Пейзаж может дать радость глазу и сознанию, отдохновение от обыденной жизни; отвлечение от забот, умиротворение духа. Разве это все не возвышает, не улучшает человека? Да. Улучшать человека, давать ему радость, отдохновение — вот значение художника-пейзажиста», — самонадеянно и восторженно думала я.
И я поставила себе ряд задач. Первая — над собой работать. Развивать, усовершенствовать свое сознание, свой глаз, свой вкус, знакомясь с выдающимися творениями во всех областях. Следовать образцам высокого морального и духовного строя.
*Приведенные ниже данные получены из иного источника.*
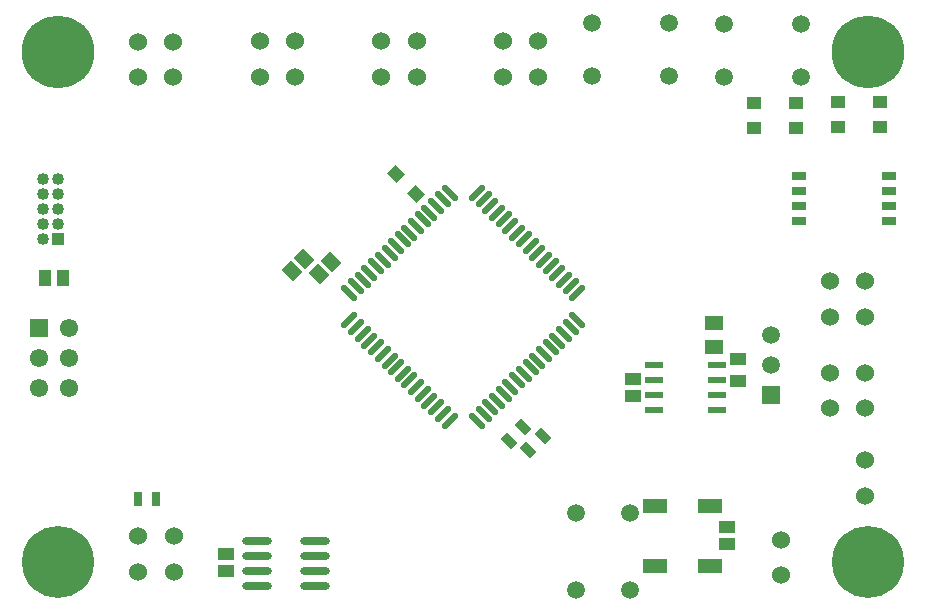
<source format=gbr>
%FSTAX23Y23*%
%MOIN*%
%SFA1B1*%

%IPPOS*%
%AMD14*
4,1,4,-0.029700,0.006400,0.006400,-0.029700,0.029700,-0.006400,-0.006400,0.029700,-0.029700,0.006400,0.0*
%
%AMD15*
4,1,4,0.002100,-0.029700,0.029700,-0.002100,-0.002100,0.029700,-0.029700,0.002100,0.002100,-0.029700,0.0*
%
%AMD16*
4,1,4,0.033900,-0.003500,-0.003500,0.033900,-0.033900,0.003500,0.003500,-0.033900,0.033900,-0.003500,0.0*
%
%AMD23*
4,1,4,-0.008800,0.024400,-0.024400,0.008800,0.008800,-0.024400,0.024400,-0.008800,-0.008800,0.024400,0.0*
1,1,0.022000,-0.016600,0.016600*
1,1,0.022000,0.016600,-0.016600*
%
%AMD24*
4,1,4,-0.024400,-0.008800,-0.008800,-0.024400,0.024400,0.008800,0.008800,0.024400,-0.024400,-0.008800,0.0*
1,1,0.022000,-0.016600,-0.016600*
1,1,0.022000,0.016600,0.016600*
%
%ADD10R,0.031000X0.047000*%
%ADD11O,0.098000X0.028000*%
%ADD12R,0.053000X0.043000*%
%ADD13R,0.059000X0.049000*%
G04~CAMADD=14~9~0.0~0.0~510.0~330.0~0.0~0.0~0~0.0~0.0~0.0~0.0~0~0.0~0.0~0.0~0.0~0~0.0~0.0~0.0~135.0~594.0~593.0*
%ADD14D14*%
G04~CAMADD=15~9~0.0~0.0~390.0~450.0~0.0~0.0~0~0.0~0.0~0.0~0.0~0~0.0~0.0~0.0~0.0~0~0.0~0.0~0.0~225.0~594.0~593.0*
%ADD15D15*%
G04~CAMADD=16~9~0.0~0.0~530.0~430.0~0.0~0.0~0~0.0~0.0~0.0~0.0~0~0.0~0.0~0.0~0.0~0~0.0~0.0~0.0~315.0~678.0~677.0*
%ADD16D16*%
%ADD17R,0.043000X0.053000*%
%ADD18R,0.055000X0.041000*%
%ADD19R,0.059000X0.024000*%
%ADD20R,0.083000X0.051000*%
%ADD21R,0.050000X0.030000*%
%ADD22R,0.047000X0.043000*%
G04~CAMADD=23~3~0.0~0.0~220.0~690.0~0.0~0.0~0~0.0~0.0~0.0~0.0~0~0.0~0.0~0.0~0.0~0~0.0~0.0~0.0~45.0~550.0~550.0*
%ADD23D23*%
G04~CAMADD=24~3~0.0~0.0~220.0~690.0~0.0~0.0~0~0.0~0.0~0.0~0.0~0~0.0~0.0~0.0~0.0~0~0.0~0.0~0.0~135.0~550.0~550.0*
%ADD24D24*%
%ADD27C,0.059000*%
%ADD28R,0.061000X0.061000*%
%ADD29C,0.061000*%
%ADD30C,0.060000*%
%ADD31C,0.059000*%
%ADD32R,0.059000X0.059000*%
%ADD33R,0.040000X0.040000*%
%ADD34C,0.040000*%
%ADD35C,0.242000*%
%ADD36C,0.240000*%
%LNtemperature_monitor_&_display_pads_top-1*%
%LPD*%
G54D10*
X00415Y0036D03*
X00475D03*
G54D11*
X01006Y0007D03*
Y0012D03*
Y0017D03*
Y0022D03*
X00813Y0007D03*
Y0012D03*
Y0017D03*
Y0022D03*
G54D12*
X0071Y00177D03*
Y0012D03*
X02065Y00759D03*
Y00701D03*
X0238Y0021D03*
Y00267D03*
G54D13*
X02335Y00864D03*
Y00946D03*
G54D14*
X01764Y00569D03*
X01716Y00521D03*
X01699Y00599D03*
X01651Y00551D03*
G54D15*
X01343Y01377D03*
X01277Y01443D03*
G54D16*
X0093Y0112D03*
X0097Y0116D03*
X0106Y0115D03*
X0102Y0111D03*
G54D17*
X00164Y01095D03*
X00106D03*
G54D18*
X02415Y00827D03*
Y00753D03*
G54D19*
X02136Y00805D03*
Y00755D03*
Y00705D03*
Y00655D03*
X02344D03*
Y00705D03*
Y00755D03*
Y00805D03*
G54D20*
X02321Y00135D03*
Y00335D03*
X02139D03*
Y00135D03*
G54D21*
X0292Y01285D03*
Y01335D03*
Y01385D03*
Y01435D03*
X0262D03*
Y01385D03*
Y01335D03*
Y01285D03*
G54D22*
X0289Y01681D03*
Y01599D03*
X0275Y01681D03*
Y01599D03*
X0261Y0168D03*
Y01597D03*
X0247Y0168D03*
Y01597D03*
G54D23*
X0112Y01046D03*
X01142Y01068D03*
X01165Y0109D03*
X01187Y01113D03*
X01209Y01135D03*
X01231Y01157D03*
X01254Y0118D03*
X01276Y01202D03*
X01298Y01224D03*
X0132Y01246D03*
X01343Y01269D03*
X01365Y01291D03*
X01387Y01313D03*
X0141Y01335D03*
X01432Y01358D03*
X01454Y0138D03*
X0188Y00954D03*
X01858Y00932D03*
X01835Y0091D03*
X01813Y00887D03*
X01791Y00865D03*
X01769Y00843D03*
X01746Y0082D03*
X01724Y00798D03*
X01702Y00776D03*
X0168Y00754D03*
X01657Y00731D03*
X01635Y00709D03*
X01613Y00687D03*
X0159Y00665D03*
X01568Y00642D03*
X01546Y0062D03*
G54D24*
X01546Y0138D03*
X01568Y01358D03*
X0159Y01335D03*
X01613Y01313D03*
X01635Y01291D03*
X01657Y01269D03*
X0168Y01246D03*
X01702Y01224D03*
X01724Y01202D03*
X01746Y0118D03*
X01769Y01157D03*
X01791Y01135D03*
X01813Y01113D03*
X01835Y0109D03*
X01858Y01068D03*
X0188Y01046D03*
X01454Y0062D03*
X01432Y00642D03*
X0141Y00665D03*
X01387Y00687D03*
X01365Y00709D03*
X01343Y00731D03*
X0132Y00754D03*
X01298Y00776D03*
X01276Y00798D03*
X01254Y0082D03*
X01231Y00843D03*
X01209Y00865D03*
X01187Y00887D03*
X01165Y0091D03*
X01142Y00932D03*
X0112Y00954D03*
G54D27*
X0193Y01945D03*
X02186D03*
X0193Y01768D03*
X02186D03*
X0237Y01942D03*
X02626D03*
X0237Y01765D03*
X02626D03*
X01876Y00057D03*
Y00313D03*
X02054Y00057D03*
Y00313D03*
G54D28*
X00085Y0093D03*
G54D29*
X00085Y0083D03*
Y0073D03*
X00185Y0093D03*
Y0083D03*
Y0073D03*
G54D30*
X0256Y00105D03*
Y00223D03*
X0284Y00488D03*
Y0037D03*
X00534Y00234D03*
Y00116D03*
X00416Y00234D03*
Y00116D03*
X01631Y01766D03*
Y01884D03*
X01749Y01766D03*
Y01884D03*
X01226Y01766D03*
Y01884D03*
X01344Y01766D03*
Y01884D03*
X0284Y01085D03*
Y00967D03*
X02722Y01085D03*
Y00967D03*
X0284Y0078D03*
Y00662D03*
X02722Y0078D03*
Y00662D03*
X00821Y01766D03*
Y01884D03*
X00939Y01766D03*
Y01884D03*
X00533Y01883D03*
Y01765D03*
X00415Y01883D03*
Y01765D03*
G54D31*
X02525Y00905D03*
Y00805D03*
G54D32*
X02525Y00705D03*
G54D33*
X0015Y01225D03*
G54D34*
X001Y01225D03*
X0015Y01275D03*
X001D03*
X0015Y01325D03*
X001D03*
X0015Y01375D03*
X001D03*
X0015Y01425D03*
X001D03*
G54D35*
X0015Y0185D03*
X0285D03*
G54D36*
X0285Y0015D03*
X0015D03*
M02*
</source>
Не считать целью своей работы достижение успехов, признания, похвалы, а в работе, и только в работе, в движении вперед находить смысл жизни.
Вторая задача, которую я себе наметила, — изучение внешнего мира. Я решила, что мое искусство должно основываться на старательном изучении реального мира — точном, правдивом и искреннем. Учиться рисунку, стремиться понять сущность предмета, а потом облекать свои чувства и мечты в конкретную форму, изменяя ее по своему желанию, чтобы еще ярче выразить мысль или чувство.
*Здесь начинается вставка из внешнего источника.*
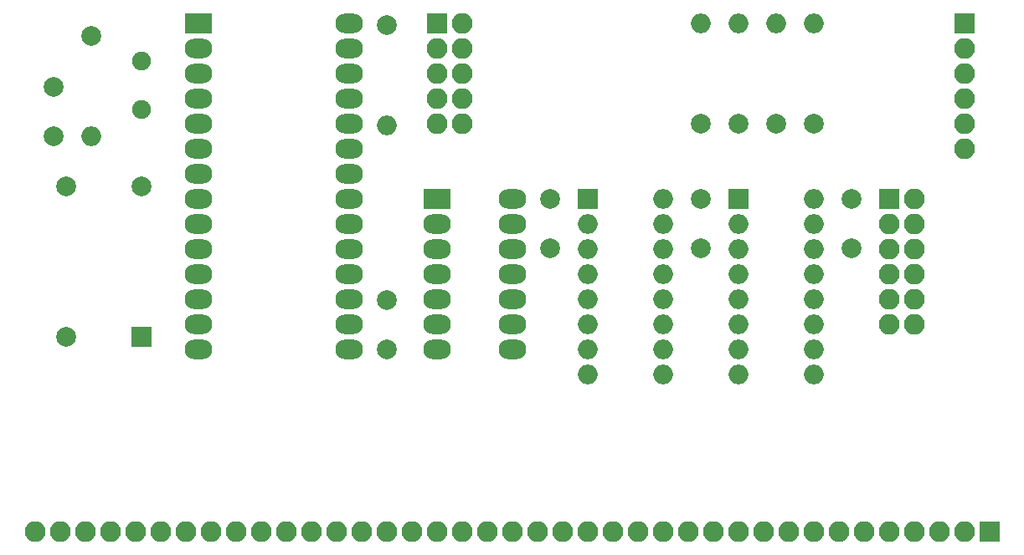
<source format=gbs>
G04 #@! TF.FileFunction,Soldermask,Bot*
%FSLAX46Y46*%
G04 Gerber Fmt 4.6, Leading zero omitted, Abs format (unit mm)*
G04 Created by KiCad (PCBNEW 4.0.7) date 01/25/20 12:18:52*
%MOMM*%
%LPD*%
G01*
G04 APERTURE LIST*
%ADD10C,0.100000*%
%ADD11C,2.000000*%
%ADD12R,2.100000X2.100000*%
%ADD13O,2.100000X2.100000*%
%ADD14R,2.000000X2.000000*%
%ADD15O,2.000000X2.000000*%
%ADD16R,2.800000X2.000000*%
%ADD17O,2.800000X2.000000*%
%ADD18C,1.900000*%
G04 APERTURE END LIST*
D10*
D11*
X98425000Y-107315000D03*
X98425000Y-102315000D03*
D12*
X193040000Y-147320000D03*
D13*
X190500000Y-147320000D03*
X187960000Y-147320000D03*
X185420000Y-147320000D03*
X182880000Y-147320000D03*
X180340000Y-147320000D03*
X177800000Y-147320000D03*
X175260000Y-147320000D03*
X172720000Y-147320000D03*
X170180000Y-147320000D03*
X167640000Y-147320000D03*
X165100000Y-147320000D03*
X162560000Y-147320000D03*
X160020000Y-147320000D03*
X157480000Y-147320000D03*
X154940000Y-147320000D03*
X152400000Y-147320000D03*
X149860000Y-147320000D03*
X147320000Y-147320000D03*
X144780000Y-147320000D03*
X142240000Y-147320000D03*
X139700000Y-147320000D03*
X137160000Y-147320000D03*
X134620000Y-147320000D03*
X132080000Y-147320000D03*
X129540000Y-147320000D03*
X127000000Y-147320000D03*
X124460000Y-147320000D03*
X121920000Y-147320000D03*
X119380000Y-147320000D03*
X116840000Y-147320000D03*
X114300000Y-147320000D03*
X111760000Y-147320000D03*
X109220000Y-147320000D03*
X106680000Y-147320000D03*
X104140000Y-147320000D03*
X101600000Y-147320000D03*
X99060000Y-147320000D03*
X96520000Y-147320000D03*
D14*
X167640000Y-113665000D03*
D15*
X175260000Y-131445000D03*
X167640000Y-116205000D03*
X175260000Y-128905000D03*
X167640000Y-118745000D03*
X175260000Y-126365000D03*
X167640000Y-121285000D03*
X175260000Y-123825000D03*
X167640000Y-123825000D03*
X175260000Y-121285000D03*
X167640000Y-126365000D03*
X175260000Y-118745000D03*
X167640000Y-128905000D03*
X175260000Y-116205000D03*
X167640000Y-131445000D03*
X175260000Y-113665000D03*
D14*
X152400000Y-113665000D03*
D15*
X160020000Y-131445000D03*
X152400000Y-116205000D03*
X160020000Y-128905000D03*
X152400000Y-118745000D03*
X160020000Y-126365000D03*
X152400000Y-121285000D03*
X160020000Y-123825000D03*
X152400000Y-123825000D03*
X160020000Y-121285000D03*
X152400000Y-126365000D03*
X160020000Y-118745000D03*
X152400000Y-128905000D03*
X160020000Y-116205000D03*
X152400000Y-131445000D03*
X160020000Y-113665000D03*
D12*
X182880000Y-113665000D03*
D13*
X185420000Y-113665000D03*
X182880000Y-116205000D03*
X185420000Y-116205000D03*
X182880000Y-118745000D03*
X185420000Y-118745000D03*
X182880000Y-121285000D03*
X185420000Y-121285000D03*
X182880000Y-123825000D03*
X185420000Y-123825000D03*
X182880000Y-126365000D03*
X185420000Y-126365000D03*
D11*
X132080000Y-128905000D03*
X132080000Y-123905000D03*
X179070000Y-113665000D03*
X179070000Y-118665000D03*
X148590000Y-113665000D03*
X148590000Y-118665000D03*
X163830000Y-113665000D03*
X163830000Y-118665000D03*
D14*
X107315000Y-127635000D03*
D11*
X99695000Y-127635000D03*
X99695000Y-112395000D03*
X107315000Y-112395000D03*
D12*
X137160000Y-95885000D03*
D13*
X139700000Y-95885000D03*
X137160000Y-98425000D03*
X139700000Y-98425000D03*
X137160000Y-100965000D03*
X139700000Y-100965000D03*
X137160000Y-103505000D03*
X139700000Y-103505000D03*
X137160000Y-106045000D03*
X139700000Y-106045000D03*
D12*
X190500000Y-95885000D03*
D13*
X190500000Y-98425000D03*
X190500000Y-100965000D03*
X190500000Y-103505000D03*
X190500000Y-106045000D03*
X190500000Y-108585000D03*
D11*
X132080000Y-96012000D03*
D15*
X132080000Y-106172000D03*
D11*
X102235000Y-97155000D03*
D15*
X102235000Y-107315000D03*
D11*
X167640000Y-106045000D03*
D15*
X167640000Y-95885000D03*
D11*
X171450000Y-106045000D03*
D15*
X171450000Y-95885000D03*
D11*
X175260000Y-106045000D03*
D15*
X175260000Y-95885000D03*
D11*
X163830000Y-106045000D03*
D15*
X163830000Y-95885000D03*
D16*
X113030000Y-95885000D03*
D17*
X128270000Y-128905000D03*
X113030000Y-98425000D03*
X128270000Y-126365000D03*
X113030000Y-100965000D03*
X128270000Y-123825000D03*
X113030000Y-103505000D03*
X128270000Y-121285000D03*
X113030000Y-106045000D03*
X128270000Y-118745000D03*
X113030000Y-108585000D03*
X128270000Y-116205000D03*
X113030000Y-111125000D03*
X128270000Y-113665000D03*
X113030000Y-113665000D03*
X128270000Y-111125000D03*
X113030000Y-116205000D03*
X128270000Y-108585000D03*
X113030000Y-118745000D03*
X128270000Y-106045000D03*
X113030000Y-121285000D03*
X128270000Y-103505000D03*
X113030000Y-123825000D03*
X128270000Y-100965000D03*
X113030000Y-126365000D03*
X128270000Y-98425000D03*
X113030000Y-128905000D03*
X128270000Y-95885000D03*
D16*
X137160000Y-113665000D03*
D17*
X144780000Y-128905000D03*
X137160000Y-116205000D03*
X144780000Y-126365000D03*
X137160000Y-118745000D03*
X144780000Y-123825000D03*
X137160000Y-121285000D03*
X144780000Y-121285000D03*
X137160000Y-123825000D03*
X144780000Y-118745000D03*
X137160000Y-126365000D03*
X144780000Y-116205000D03*
X137160000Y-128905000D03*
X144780000Y-113665000D03*
D18*
X107315000Y-99695000D03*
X107315000Y-104575000D03*
M02*

</source>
И третья — усовершенствовать и изучить ремесло искусства. Выработать наиболее выразительные приемы и способы. Овладеть инструментом, материалом, условиями работы. Ох! сколько задач стояло передо мной. «Одолею ли?» — все спрашивала я себя. И чувствовала, что путы искусства все сильнее затягивают и охватывают меня, и я неотвратимо погружаюсь в его глубины.
Кроме всего этого, я старалась понять характер, природу искусства ксилографии, то есть деревянной гравюры. И думалось мне, что самое характерное для нее — это краткость, концентрация выражения и от этого особая острота и выразительность. Многочисленные штрихи мне казались излишней болтливостью, ненужной и надоедливой.